« Pas de projet en Alsace » en novembre, rime-t-il avec un nouvel entrepôt en décembre ? Environ 80 personnes étaient réunies à Colmar ce jeudi 3 décembre, convaincues qu’Amazon se cache derrière la société prête-nom Eurovia 16 à Ensisheim. C’est la troisième fois que les opposants à l’entrepôt de 189 000 m² pour le commerce en ligne se retrouvent devant la préfecture du Haut-Rhin. Malgré les dires d’Amazon, l’arrivée du géant américain ou d’un autre acteur majeur du commerce en ligne se précise.
Fin septembre, le dossier n’était pas à l’ordre du jour. Puis, début novembre, la séance avait été annulée l’avant-veille, en pleine semaine de polémique sur la fermeture des commerces « non-essentiels ». Cette fois-ci, le Conseil départemental des risques sanitaires et technologiques (Coderst) a vraiment étudié le projet Eurovia 16, dont l’occupant final est tenu secret. À une majorité de 15 contre 4 votes défavorables et 2 abstentions, le Coderst a validé l’opération immobilière, la construction de l’entrepôt et de ses dépendances.

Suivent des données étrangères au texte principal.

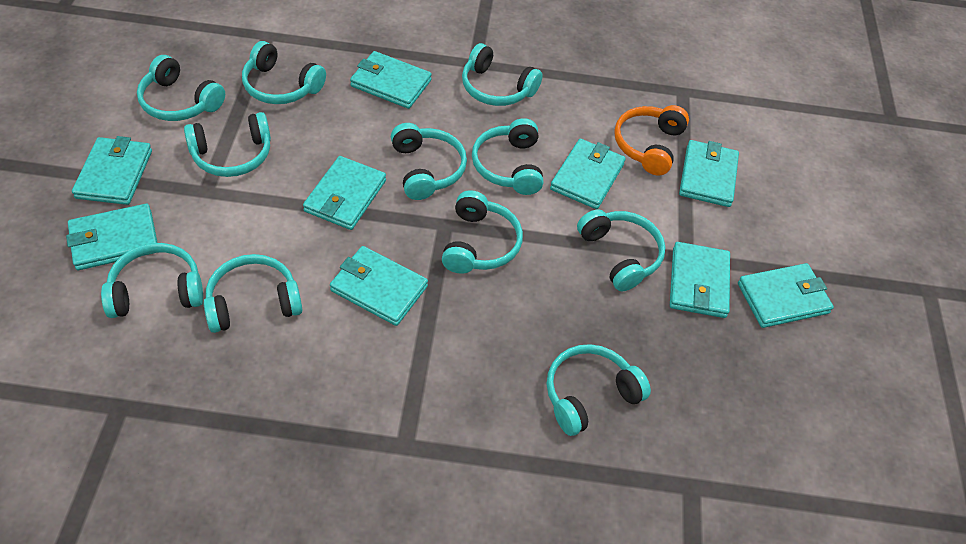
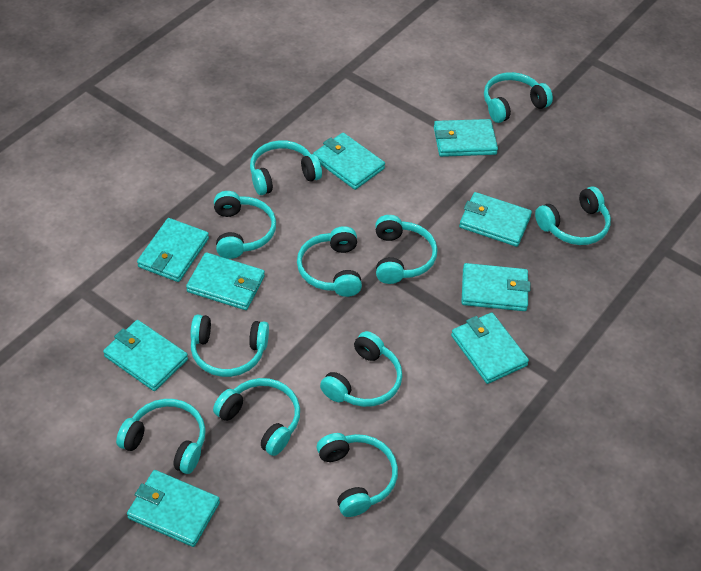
orange headphones: [614,105,689,176] = 1 -> none = 0

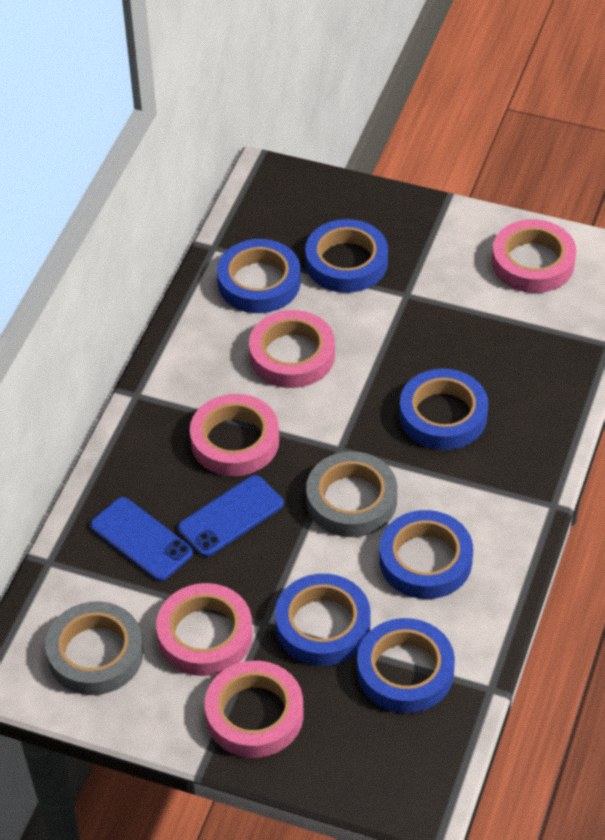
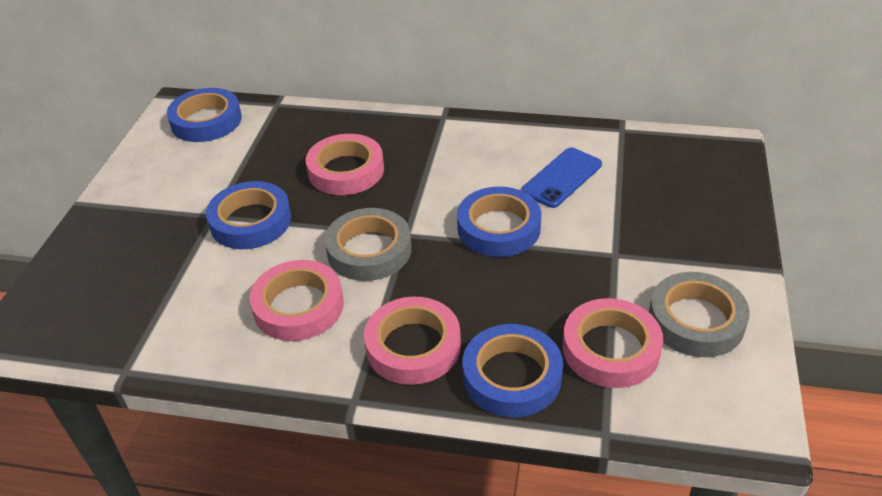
blue phone: [90,497,193,581] [178,475,284,557] = 2 -> [522,148,602,208] = 1
blue tape: [217,239,301,313] [275,574,371,666] [305,219,388,293] [357,618,455,713] [380,510,473,599] [399,369,488,450] = 6 -> [167,88,242,142] [206,181,291,249] [457,187,541,257] [463,324,563,417] = 4
pink tape: [156,583,253,676] [190,394,279,476] [205,661,304,758] [249,310,335,388] [492,219,576,293] = 5 -> [249,260,344,341] [306,134,384,195] [364,297,461,385] [563,298,663,388] = 4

« Campagnes exploratoires »
Comment interpréter cette contradiction entre les mots du directeur d’Amazon France, Frédéric Duval, et l’avancée administrative du jour ? Pour l’élu mulhousien Loïc Minery (EELV, opposition à la ville, majorité à l’agglomération), une hypothèse est que « l’opérateur lance ses travaux, purge les recours et ne le loue à Amazon qu’à ce moment-là. Ce sont des bâtiment assez vite construits ».
Le directeur d’Amazon avait malicieusement souligné que sa compagnie avait toujours des « campagnes exploratoires » et Ensisheim, comme la double plateforme près de Belfort pourraient en faire partie. À la foule, Loïc Minery annonce qu’une nouvelle étude internationale sur le rapport entre emplois créés et emplois détruits paraîtra le lendemain, vendredi 4 décembre, jour du « Black friday » décalé en France.

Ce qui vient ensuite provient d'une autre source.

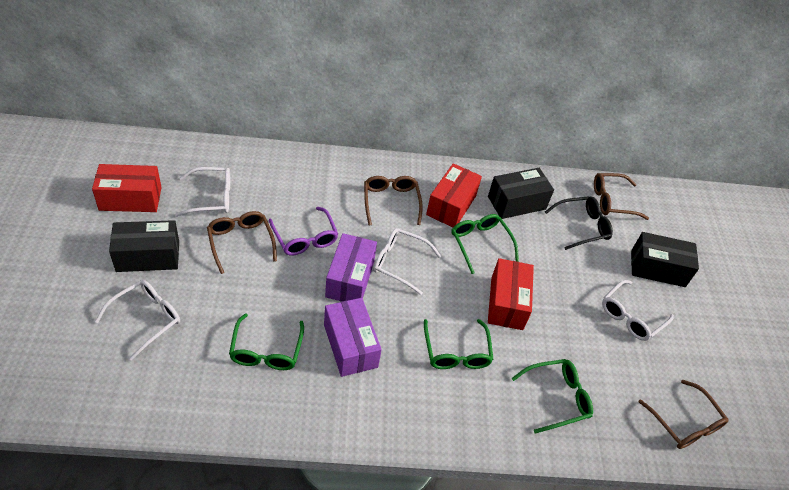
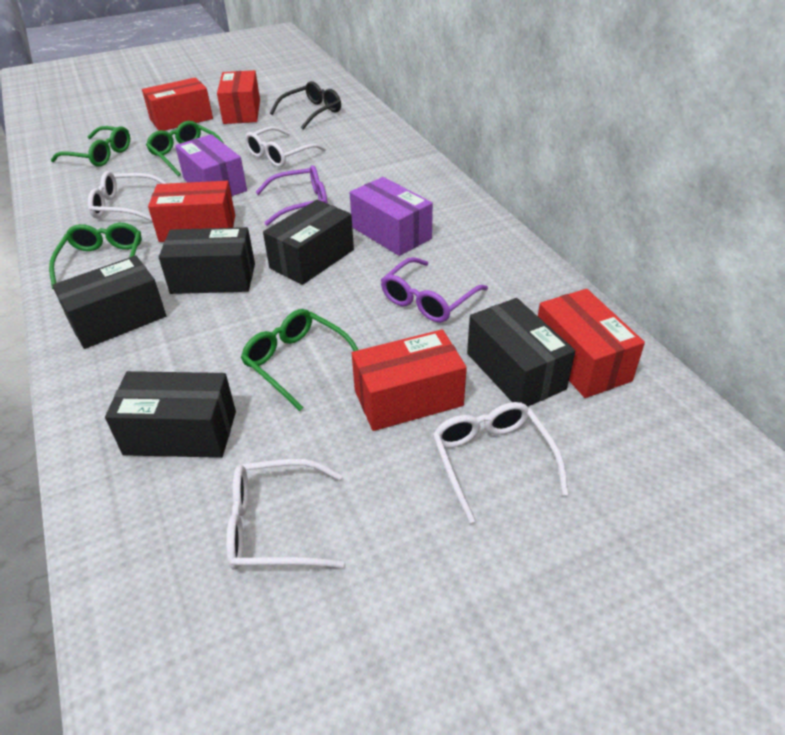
black box: [109,220,179,272] [488,168,554,219] [631,232,699,287] = 3 -> [52,255,166,349] [105,371,236,458] [159,227,255,294] [263,200,354,285] [467,298,575,407] = 5
brown glasses: [207,211,277,274] [364,176,423,226] [594,173,649,220] [638,380,729,449] = 4 -> none = 0
purple glasses: [269,207,338,256] = 1 -> [255,165,328,226] [381,257,488,323] = 2
red box: [92,164,162,212] [426,163,482,227] [488,258,534,330] = 3 -> [142,77,213,131] [148,181,235,242] [217,70,260,124] [352,329,467,431] [538,289,645,398] = 5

« Un complexe d’infériorité »
Au micro à son tour, Joseph Baumann, représentant d’Alsace nature et du Réseau urgence climatique sud Alsace (Rucsa) parle d’un « film d’horreur » concernant les terres agricoles où se pratiquait « du maraîchage et des cultures de fraisiers en libre cueillette ». « L’agriculteur est décédé sans successeur en décembre 2018, la vente s’est faite en mars et en juin 2019, la demande d’aménagement était lancée », détaille-t-il ensuite.
Le militant écologiste livre son analyse :
« Cette partie du Haut-Rhin a un complexe d’infériorité, car il n’y a pas de grande ville comme Colmar ou Mulhouse. Après la fermeture des mines de potasses et maintenant de la centrale de Fessenheim, elle veut des compensations et se démarquer. Lors du dernier conseil municipal d’Ensisheim, le maire Michel Habig a lancé un programme immobilier de 500 logements qu’il justifie pour loger les futurs employés de la plateforme logistique et dynamiser la commune. Mais avec la qualité d’emplois proposés, ces personnes ne pourront pas occuper ces appartements. »

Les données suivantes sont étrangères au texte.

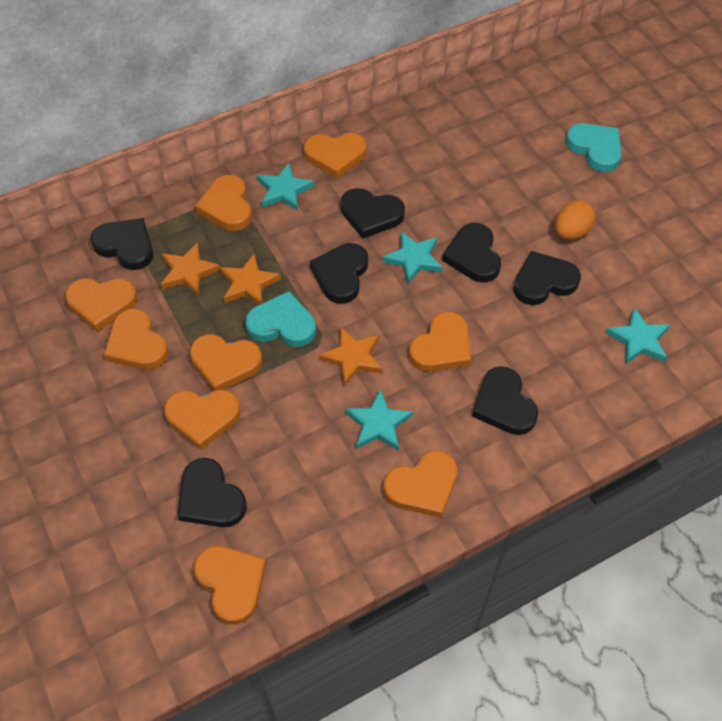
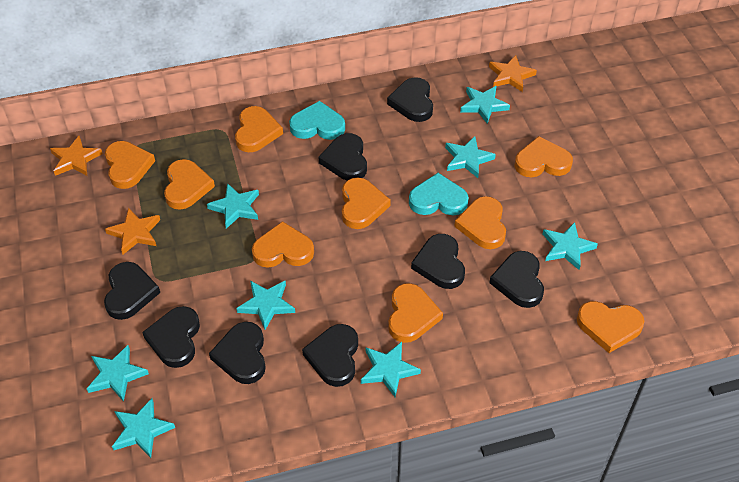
black heart: [90,218,153,270] [177,458,247,527] [310,243,368,304] [341,188,405,239] [442,223,501,282] [472,366,538,435] [513,251,581,305] = 7 -> [104,262,160,320] [142,306,200,368] [209,322,266,384] [302,324,358,387] [319,133,367,180] [387,77,433,122] [411,234,465,289] [489,251,544,308] = 8
orange egg: [555,200,596,240] = 1 -> none = 0
turquoise star: [257,163,314,211] [346,389,413,451] [382,231,443,284] [605,308,670,364] = 4 -> [87,345,149,402] [112,398,175,458] [207,183,259,229] [236,280,295,330] [361,342,421,397] [445,136,496,178] [460,86,510,123] [542,222,598,270] = 8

Les prises de paroles se succèdent pendant plus d’une heure. Les participants, beaucoup de retraités en ce jeudi après-midi, sautillent pour se réchauffer par 5 degrés. « Il faudrait du vin chaud », lance une manifestante.
Une autorisation susceptible de recours
Agnès Helle brandit une pancarte avec le portrait de Jeff Bezos, le patron de la multinationale. L’inscription rappelle que sa fortune a atteint 200 milliards de dollars en 2020. « Déjà là en novembre », elle représente l’ONG internationale CCFD Terre Solidaire, dont l’antenne haut-rhinoise a rejoint cette mobilisation. Ses motivations contre Amazon en Alsace ? « L’évasion fiscale et la pauvreté engendrée » :
« Les inégalités se creusent. Avec le dérèglement climatique que l’on génère, les plus pauvres vont le payer, encore plus que nous. La problématique de la consommation des terres est la même ici ou au bout du monde. »
Grâce à ce vote, le préfet pourra signer une autorisation environnementale. Plusieurs organisations ont l’intention de l’attaquer devant le tribunal administratif.